BEGIN DATA TO EXAMINE

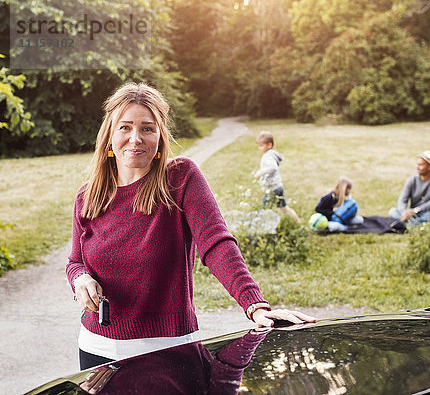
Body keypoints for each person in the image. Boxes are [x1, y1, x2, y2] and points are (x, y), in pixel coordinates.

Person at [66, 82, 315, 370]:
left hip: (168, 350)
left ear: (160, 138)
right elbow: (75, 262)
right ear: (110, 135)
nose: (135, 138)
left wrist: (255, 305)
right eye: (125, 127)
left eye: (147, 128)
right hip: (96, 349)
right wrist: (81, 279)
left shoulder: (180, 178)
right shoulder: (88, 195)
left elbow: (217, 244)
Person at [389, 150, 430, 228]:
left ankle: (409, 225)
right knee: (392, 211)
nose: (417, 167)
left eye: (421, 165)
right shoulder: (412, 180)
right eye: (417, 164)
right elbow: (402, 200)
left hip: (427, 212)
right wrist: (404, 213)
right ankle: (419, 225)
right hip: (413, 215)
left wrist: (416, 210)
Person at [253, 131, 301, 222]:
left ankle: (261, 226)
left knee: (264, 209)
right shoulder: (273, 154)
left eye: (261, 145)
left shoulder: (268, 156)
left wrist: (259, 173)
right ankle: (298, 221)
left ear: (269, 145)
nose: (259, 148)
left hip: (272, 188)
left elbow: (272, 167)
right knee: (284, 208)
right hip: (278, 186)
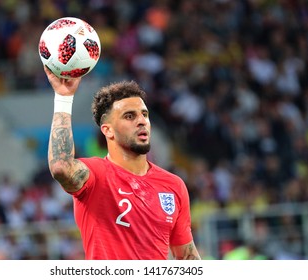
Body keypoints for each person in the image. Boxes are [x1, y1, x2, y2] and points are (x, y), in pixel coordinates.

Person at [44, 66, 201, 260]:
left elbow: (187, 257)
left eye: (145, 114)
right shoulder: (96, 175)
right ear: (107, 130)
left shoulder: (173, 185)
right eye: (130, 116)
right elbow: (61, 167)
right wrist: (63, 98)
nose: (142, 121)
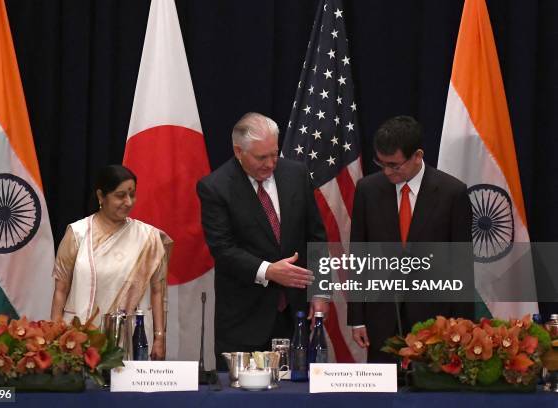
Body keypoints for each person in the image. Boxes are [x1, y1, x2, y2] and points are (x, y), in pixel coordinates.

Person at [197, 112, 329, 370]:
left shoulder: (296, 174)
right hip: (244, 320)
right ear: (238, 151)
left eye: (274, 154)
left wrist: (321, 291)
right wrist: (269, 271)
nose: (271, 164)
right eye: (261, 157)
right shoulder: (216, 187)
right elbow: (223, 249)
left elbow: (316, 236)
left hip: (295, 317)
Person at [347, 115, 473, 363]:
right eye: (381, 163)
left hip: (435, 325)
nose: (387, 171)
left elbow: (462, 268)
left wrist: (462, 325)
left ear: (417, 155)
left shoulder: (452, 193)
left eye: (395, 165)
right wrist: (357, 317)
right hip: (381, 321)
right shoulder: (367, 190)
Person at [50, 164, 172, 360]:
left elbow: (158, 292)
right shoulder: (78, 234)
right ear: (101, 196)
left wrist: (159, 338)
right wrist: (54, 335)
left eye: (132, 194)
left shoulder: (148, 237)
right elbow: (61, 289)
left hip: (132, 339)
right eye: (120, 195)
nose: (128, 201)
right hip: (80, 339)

END DATA TO EXAMINE

== TRY IT ==
Treat the line with "left wrist: (255, 305)" as the start and the line with "right hip: (244, 320)" as the end, and return exactly that span of the data above, both ends included, without pictures.

== RESPONSE TO THIS EXERCISE ==
left wrist: (255, 305)
right eye: (125, 127)
left eye: (147, 128)
right hip: (96, 349)
right wrist: (81, 279)
left shoulder: (180, 178)
right shoulder: (88, 195)
left elbow: (217, 244)
Person at [389, 150, 430, 228]:
left ankle: (409, 225)
right knee: (392, 211)
nose: (417, 167)
left eye: (421, 165)
right shoulder: (412, 180)
right eye: (417, 164)
right elbow: (402, 200)
left hip: (427, 212)
right wrist: (404, 213)
right ankle: (419, 225)
right hip: (413, 215)
left wrist: (416, 210)
Person at [253, 131, 301, 222]:
left ankle: (261, 226)
left knee: (264, 209)
right shoulder: (273, 154)
left eye: (261, 145)
left shoulder: (268, 156)
left wrist: (259, 173)
right ankle: (298, 221)
left ear: (269, 145)
nose: (259, 148)
left hip: (272, 188)
left elbow: (272, 167)
right knee: (284, 208)
right hip: (278, 186)
Body keypoints for each person in the image. Boxes are [x1, y1, x2, y2] and points are (x, y), in pixel coordinates.

Person at [44, 66, 201, 260]:
left elbow: (187, 257)
left eye: (145, 114)
right shoulder: (96, 175)
right ear: (107, 130)
left shoulder: (173, 185)
right eye: (130, 116)
right elbow: (61, 167)
right wrist: (63, 98)
nose: (142, 121)
Body keypoints for each person in the image. Boxes are [x1, y1, x2, y2] and points are (x, y), in pixel coordinates.

Person at [197, 112, 329, 370]:
left shoulder: (296, 174)
right hip: (244, 320)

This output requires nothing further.